Put a rule that allows traffic to your other rfc1918 addresses on other networks if you want to allow that.

Rules are evaluated in order top down, first rule to trigger wins - no other rules are evaluated. So if you have rule that allows 192.168.1.0/24 above a rule that blocks 192.168.0.0/16 doesn't matter because your rule above allows to your other network say to 192.168.1.42 or whatever.

Bob.Dig

@e4ch said in malware outgoing blocked - help to interpret firewall log entry:

I might need a better blacklist or just use the remaining two lists.

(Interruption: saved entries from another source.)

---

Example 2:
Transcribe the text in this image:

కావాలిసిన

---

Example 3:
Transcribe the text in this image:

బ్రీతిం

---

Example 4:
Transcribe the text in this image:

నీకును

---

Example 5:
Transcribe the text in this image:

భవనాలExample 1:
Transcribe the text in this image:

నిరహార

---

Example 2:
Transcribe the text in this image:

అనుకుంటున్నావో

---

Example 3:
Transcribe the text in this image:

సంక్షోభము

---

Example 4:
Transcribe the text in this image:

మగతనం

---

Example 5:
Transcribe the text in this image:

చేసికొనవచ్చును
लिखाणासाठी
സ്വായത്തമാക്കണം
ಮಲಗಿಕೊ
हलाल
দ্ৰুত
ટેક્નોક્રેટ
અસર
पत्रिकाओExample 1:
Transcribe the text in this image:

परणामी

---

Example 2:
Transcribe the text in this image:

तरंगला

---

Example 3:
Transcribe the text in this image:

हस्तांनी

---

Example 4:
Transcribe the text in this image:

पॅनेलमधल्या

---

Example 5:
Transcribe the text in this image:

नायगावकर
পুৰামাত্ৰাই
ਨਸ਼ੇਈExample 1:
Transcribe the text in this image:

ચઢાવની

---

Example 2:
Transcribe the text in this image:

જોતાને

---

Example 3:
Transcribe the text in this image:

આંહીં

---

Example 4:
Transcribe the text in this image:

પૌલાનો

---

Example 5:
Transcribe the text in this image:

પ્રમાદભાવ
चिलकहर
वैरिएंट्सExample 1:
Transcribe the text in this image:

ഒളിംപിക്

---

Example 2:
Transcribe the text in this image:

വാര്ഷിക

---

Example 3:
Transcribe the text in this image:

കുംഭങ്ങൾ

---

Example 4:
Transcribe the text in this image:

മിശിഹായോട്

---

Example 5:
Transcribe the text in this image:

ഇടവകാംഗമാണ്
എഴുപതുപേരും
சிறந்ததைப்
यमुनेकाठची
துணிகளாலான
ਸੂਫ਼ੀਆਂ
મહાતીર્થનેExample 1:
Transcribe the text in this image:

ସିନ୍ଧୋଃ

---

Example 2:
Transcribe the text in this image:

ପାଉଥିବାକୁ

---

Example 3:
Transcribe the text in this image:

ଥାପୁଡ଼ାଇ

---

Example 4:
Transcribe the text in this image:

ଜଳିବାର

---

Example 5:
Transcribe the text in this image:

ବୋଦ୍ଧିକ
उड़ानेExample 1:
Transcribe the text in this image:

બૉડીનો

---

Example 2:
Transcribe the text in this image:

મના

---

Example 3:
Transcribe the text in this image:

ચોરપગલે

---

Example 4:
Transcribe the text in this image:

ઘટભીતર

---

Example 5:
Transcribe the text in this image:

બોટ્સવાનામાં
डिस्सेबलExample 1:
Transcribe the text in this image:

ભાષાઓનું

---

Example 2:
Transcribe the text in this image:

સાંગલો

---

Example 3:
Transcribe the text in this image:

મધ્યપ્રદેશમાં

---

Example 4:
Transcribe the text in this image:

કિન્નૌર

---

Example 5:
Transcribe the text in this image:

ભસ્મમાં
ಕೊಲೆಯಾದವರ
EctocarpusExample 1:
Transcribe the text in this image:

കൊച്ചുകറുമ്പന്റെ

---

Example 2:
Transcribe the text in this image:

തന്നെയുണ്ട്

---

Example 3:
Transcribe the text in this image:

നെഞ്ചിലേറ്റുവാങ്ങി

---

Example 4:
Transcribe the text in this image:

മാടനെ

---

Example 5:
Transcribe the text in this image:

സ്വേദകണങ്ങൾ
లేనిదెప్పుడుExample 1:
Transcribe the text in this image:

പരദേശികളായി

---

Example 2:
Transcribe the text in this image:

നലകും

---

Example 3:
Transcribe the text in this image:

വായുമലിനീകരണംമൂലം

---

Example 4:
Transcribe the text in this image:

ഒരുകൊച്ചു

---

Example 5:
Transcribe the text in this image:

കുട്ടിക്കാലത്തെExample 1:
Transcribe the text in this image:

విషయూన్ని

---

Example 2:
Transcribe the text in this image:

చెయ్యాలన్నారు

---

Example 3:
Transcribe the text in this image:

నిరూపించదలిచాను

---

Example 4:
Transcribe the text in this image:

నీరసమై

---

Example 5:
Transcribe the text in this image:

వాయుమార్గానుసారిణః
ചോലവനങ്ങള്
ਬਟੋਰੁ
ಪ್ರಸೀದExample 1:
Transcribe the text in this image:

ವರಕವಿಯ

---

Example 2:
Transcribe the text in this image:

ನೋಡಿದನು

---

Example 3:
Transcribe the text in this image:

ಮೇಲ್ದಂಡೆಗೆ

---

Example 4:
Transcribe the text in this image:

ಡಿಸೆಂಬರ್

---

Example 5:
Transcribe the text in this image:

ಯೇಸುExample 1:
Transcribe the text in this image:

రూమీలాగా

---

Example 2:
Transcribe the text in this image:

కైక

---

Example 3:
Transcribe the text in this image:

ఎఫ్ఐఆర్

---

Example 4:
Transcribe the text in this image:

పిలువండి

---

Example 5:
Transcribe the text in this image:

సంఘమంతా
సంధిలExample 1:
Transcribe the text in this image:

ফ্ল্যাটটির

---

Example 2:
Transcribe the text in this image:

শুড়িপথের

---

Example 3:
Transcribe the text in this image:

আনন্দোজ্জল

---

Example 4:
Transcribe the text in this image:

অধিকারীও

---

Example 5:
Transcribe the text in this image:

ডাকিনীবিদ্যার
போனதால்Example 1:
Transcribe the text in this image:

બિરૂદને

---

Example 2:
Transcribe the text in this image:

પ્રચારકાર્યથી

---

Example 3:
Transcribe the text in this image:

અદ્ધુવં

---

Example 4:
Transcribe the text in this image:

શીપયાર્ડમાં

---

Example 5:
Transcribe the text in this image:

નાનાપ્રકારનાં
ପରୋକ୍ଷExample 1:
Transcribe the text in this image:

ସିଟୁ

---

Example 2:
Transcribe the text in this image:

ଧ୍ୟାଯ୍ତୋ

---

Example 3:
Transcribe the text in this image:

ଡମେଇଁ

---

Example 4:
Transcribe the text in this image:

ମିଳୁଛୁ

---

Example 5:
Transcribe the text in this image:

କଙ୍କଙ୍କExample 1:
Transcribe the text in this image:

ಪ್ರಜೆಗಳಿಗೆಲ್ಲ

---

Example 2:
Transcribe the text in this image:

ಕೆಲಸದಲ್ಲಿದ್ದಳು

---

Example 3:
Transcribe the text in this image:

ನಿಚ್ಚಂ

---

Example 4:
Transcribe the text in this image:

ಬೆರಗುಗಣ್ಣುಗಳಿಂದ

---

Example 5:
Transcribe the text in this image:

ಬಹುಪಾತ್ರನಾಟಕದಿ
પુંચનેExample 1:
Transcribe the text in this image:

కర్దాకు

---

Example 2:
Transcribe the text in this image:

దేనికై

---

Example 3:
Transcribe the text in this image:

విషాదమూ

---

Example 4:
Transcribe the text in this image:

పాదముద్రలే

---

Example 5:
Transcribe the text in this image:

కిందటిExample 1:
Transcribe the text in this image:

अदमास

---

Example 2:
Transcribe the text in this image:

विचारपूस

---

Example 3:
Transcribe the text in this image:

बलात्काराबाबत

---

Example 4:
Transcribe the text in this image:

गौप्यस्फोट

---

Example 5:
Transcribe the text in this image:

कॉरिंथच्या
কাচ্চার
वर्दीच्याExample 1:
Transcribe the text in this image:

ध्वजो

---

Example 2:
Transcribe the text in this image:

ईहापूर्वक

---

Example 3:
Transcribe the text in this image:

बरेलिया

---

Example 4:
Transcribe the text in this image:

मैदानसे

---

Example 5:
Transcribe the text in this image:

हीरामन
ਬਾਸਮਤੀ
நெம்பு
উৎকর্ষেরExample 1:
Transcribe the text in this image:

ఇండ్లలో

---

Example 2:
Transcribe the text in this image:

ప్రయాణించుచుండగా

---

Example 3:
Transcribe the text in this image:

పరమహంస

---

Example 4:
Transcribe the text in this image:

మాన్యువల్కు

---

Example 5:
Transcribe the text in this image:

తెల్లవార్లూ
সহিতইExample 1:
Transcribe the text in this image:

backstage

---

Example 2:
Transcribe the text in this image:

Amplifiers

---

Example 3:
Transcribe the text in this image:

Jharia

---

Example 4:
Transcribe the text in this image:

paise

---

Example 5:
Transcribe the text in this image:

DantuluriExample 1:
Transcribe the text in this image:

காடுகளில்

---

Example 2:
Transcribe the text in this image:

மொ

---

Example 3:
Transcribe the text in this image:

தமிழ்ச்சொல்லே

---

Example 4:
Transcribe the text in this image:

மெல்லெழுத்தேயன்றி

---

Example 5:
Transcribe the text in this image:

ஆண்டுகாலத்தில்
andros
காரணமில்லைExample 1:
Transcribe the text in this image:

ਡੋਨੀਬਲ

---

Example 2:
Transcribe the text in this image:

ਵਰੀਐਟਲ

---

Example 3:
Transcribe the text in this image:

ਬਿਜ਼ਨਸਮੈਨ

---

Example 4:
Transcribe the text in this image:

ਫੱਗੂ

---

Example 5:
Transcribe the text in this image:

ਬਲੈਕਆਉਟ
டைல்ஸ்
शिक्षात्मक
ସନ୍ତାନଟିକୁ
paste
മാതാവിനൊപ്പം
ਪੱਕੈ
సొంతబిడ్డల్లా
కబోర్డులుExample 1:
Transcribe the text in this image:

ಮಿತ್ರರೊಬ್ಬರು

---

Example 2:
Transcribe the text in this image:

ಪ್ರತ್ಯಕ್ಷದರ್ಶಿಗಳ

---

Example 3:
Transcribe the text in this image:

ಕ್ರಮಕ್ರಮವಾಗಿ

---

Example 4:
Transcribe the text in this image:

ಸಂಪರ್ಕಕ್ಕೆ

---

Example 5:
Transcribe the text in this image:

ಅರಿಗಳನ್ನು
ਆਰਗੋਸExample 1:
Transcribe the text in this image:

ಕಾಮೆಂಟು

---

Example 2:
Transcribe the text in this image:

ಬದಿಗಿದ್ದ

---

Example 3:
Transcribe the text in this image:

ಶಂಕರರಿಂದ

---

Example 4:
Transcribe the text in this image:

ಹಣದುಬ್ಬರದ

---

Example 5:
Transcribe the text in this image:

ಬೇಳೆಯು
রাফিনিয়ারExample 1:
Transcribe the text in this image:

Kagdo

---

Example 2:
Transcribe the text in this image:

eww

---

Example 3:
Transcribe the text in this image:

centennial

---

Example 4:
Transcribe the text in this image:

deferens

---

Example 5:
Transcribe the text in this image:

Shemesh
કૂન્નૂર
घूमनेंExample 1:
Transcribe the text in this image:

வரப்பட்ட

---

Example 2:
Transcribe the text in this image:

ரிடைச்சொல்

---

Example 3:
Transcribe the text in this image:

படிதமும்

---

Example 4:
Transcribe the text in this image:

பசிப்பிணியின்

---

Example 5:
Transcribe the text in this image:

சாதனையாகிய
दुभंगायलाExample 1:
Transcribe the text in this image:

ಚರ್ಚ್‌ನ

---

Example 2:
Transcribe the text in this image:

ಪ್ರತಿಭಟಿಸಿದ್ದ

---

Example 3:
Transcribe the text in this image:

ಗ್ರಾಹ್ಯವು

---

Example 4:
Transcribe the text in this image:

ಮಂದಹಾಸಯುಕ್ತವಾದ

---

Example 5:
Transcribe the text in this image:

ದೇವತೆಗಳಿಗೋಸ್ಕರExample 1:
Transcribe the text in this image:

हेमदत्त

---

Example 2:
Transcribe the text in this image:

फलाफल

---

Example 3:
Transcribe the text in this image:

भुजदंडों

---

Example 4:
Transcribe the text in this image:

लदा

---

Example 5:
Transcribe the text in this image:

Just use pfBlocker for all your blacklists, it will remove any private IPs for you but before learning pfBlocker you have to understand the fundamentals: Everything is always incoming/inbound to the firewall interface, not outbound.
That means, if you want to block some bad IP from the internet, you have to create the rule on WAN with source bad IPs.

If you want to block hosts on your LAN to reach bad IPs, you have to do it on your LAN interface with destination bad IPs.

The reasons is that all traffic is only evaluated once by the firewall, when it first enters it. If it is not filtered there, the traffic can go everywhere.

I hope this helps.

e4ch

@Bob-Dig Thanks and understood. I'll have a look at pfBlocker.